> Textauszug:

Menschen, Orte, Zeichen
Fotografie am Deutschen Historischen Museum
Hrsg. von Dieter Vorsteher und Heike Hartmann
Berlin, Heidelberg: Edition Braus, 2009
29,5 x 24,3 cm, 392 S., 629 Abb. in Farbe
Gebunden
€ 48,-, SFR 77,90

Rudolf Herz
Lenin on Tour
Buch zur Ausstellung im Museum Ludwig, Köln
deutsch/englisch
Göttingen: Steidl, 2009
26 x 25 cm, 271 S., 250 Abb. in Farbe
Gebunden
€ 35,-

Was haben die beiden Bücher miteinander zu tun? Sie liefern Ansichten zur Geschichte. Sie sind reichhaltig illustriert. Sie kommen ohne Inhaltsverzeichnis aus. Sie beginnen, wie es sich gehört, mit Erläuterungen zum Projekt und zur Veröffentlichung. Am Ende der Bücher sind jeweils Biografien versammelt. Es finden auch Begegnungen mit denselben Personen statt: Christoph Stölzl wird einmal als Gründungsdirektor des Deutschen Historischen Museums, der die hauseigene Fotosammlung initiierte, erwähnt (DHM, 9), und erläutert im anderen Band, inzwischen zum Politiker avanciert, weshalb er sich nicht an dem Vorhaben von Rudolf Herz beteiligen wollte (Herz, 252). Lenin ist als teilweise zerstörte Skulptur da wie dort präsent: Zu sehen ist der demontierte Kopf des Berliner Lenin-Denkmals (DHM, 209), und wir können einen Teil des Dresdener Lenin-Denkmals durch die gesamte Publikation begleiten (Herz, 7 bis 245).

> Bereitgestellte Angaben:
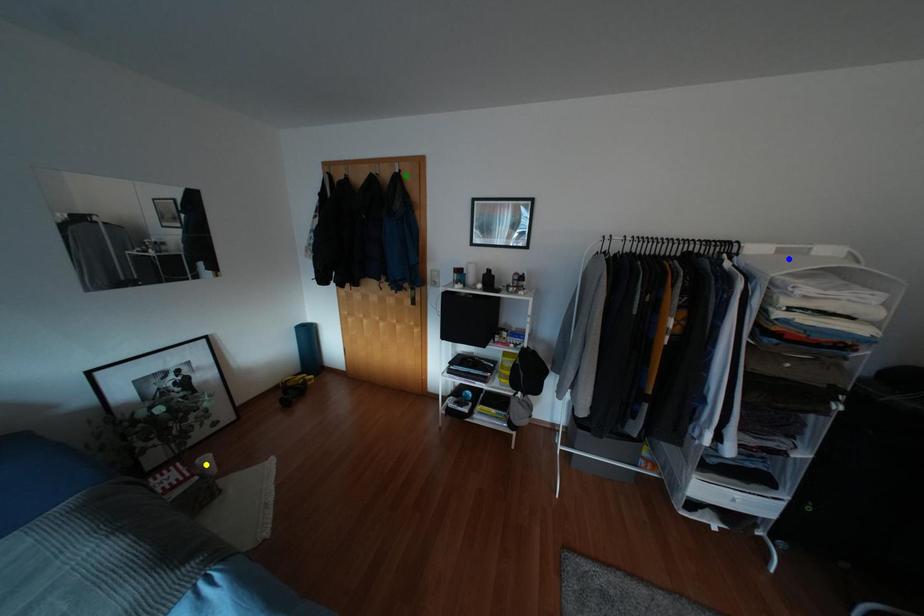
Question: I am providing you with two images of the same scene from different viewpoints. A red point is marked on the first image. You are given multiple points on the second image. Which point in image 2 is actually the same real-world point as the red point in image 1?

> Ihre Aufgaben:
1 > Welche Rolle am Deutschen Historischen Museum schreibt die Besprechung der beiden Fotobücher Christoph Stölzl zu?
2 > Schreiben Sie die Besprechung der beiden Fotobücher weiter und beginnen Sie nach ihrem letzten Satz.

> Ergebnisse:
1 > Er war der Gründungsdirektor des Museums und initiierte dessen hauseigene Fotosammlung.

2 >
Yehuda Altmann: „Demontierter Kopf des Berliner Lenin-Denkmals, Berlin, Dezember 1991“ Reinhard Matz oder Irena Wunsch: Die Lenin-Büste nach der Tour in Gundelfingen (Ausschnitt), 2004
Yehuda Altmann: „Demontierter Kopf des Berliner Lenin-Denkmals, Berlin, Dezember 1991“ (DHM, 209) Reinhard Matz oder Irena Wunsch: Die Lenin-Büste nach der Tour in Gundelfingen (Ausschnitt), 2004 (Herz, 245)

 

Die beiden Bücher haben gar nichts miteinander zu tun. Worum geht es? Die 1974 vor dem Dresdener Hauptbahnhof aufgestellte Monumentalskulptur mit Lenin, einem Arbeiter und einem Rotfrontkämpfer wurde 1991 zerlegt, später nach Gundelfingen gebracht und dem Steinmetz Josef Kurz übereignet. Rudolf Herz lieh sich die Büsten der Dreiergruppe und ließ sie auf einem Transporter festmachen. Mit dem Fahrzeug besuchten der Künstler und seine Begleiter 2003 und 2004 mehrere europäische Städte. Das Motto der Unternehmung lautete: „Meinen Zeitgenossen zeige ich Lenin. Und Lenin das 21. Jahrhundert. Wer erklärt es ihm?“ Der Band verfolgt die Reise.
            Das Deutsche Historische Museum sammelt seit 1990 „Fotografie zur Zeitgeschichte des 20. Jahrhunderts“ (DHM, 7). Mit Ausstellungen und Kalendern wurde das Material bekannt gemacht. „Nun“, findet der für die Sammlung zuständige Dieter Vorsteher, sei „die Zeit reif für eine Zusammenschau zwischen zwei Buchdeckeln.“ (DHM, 9)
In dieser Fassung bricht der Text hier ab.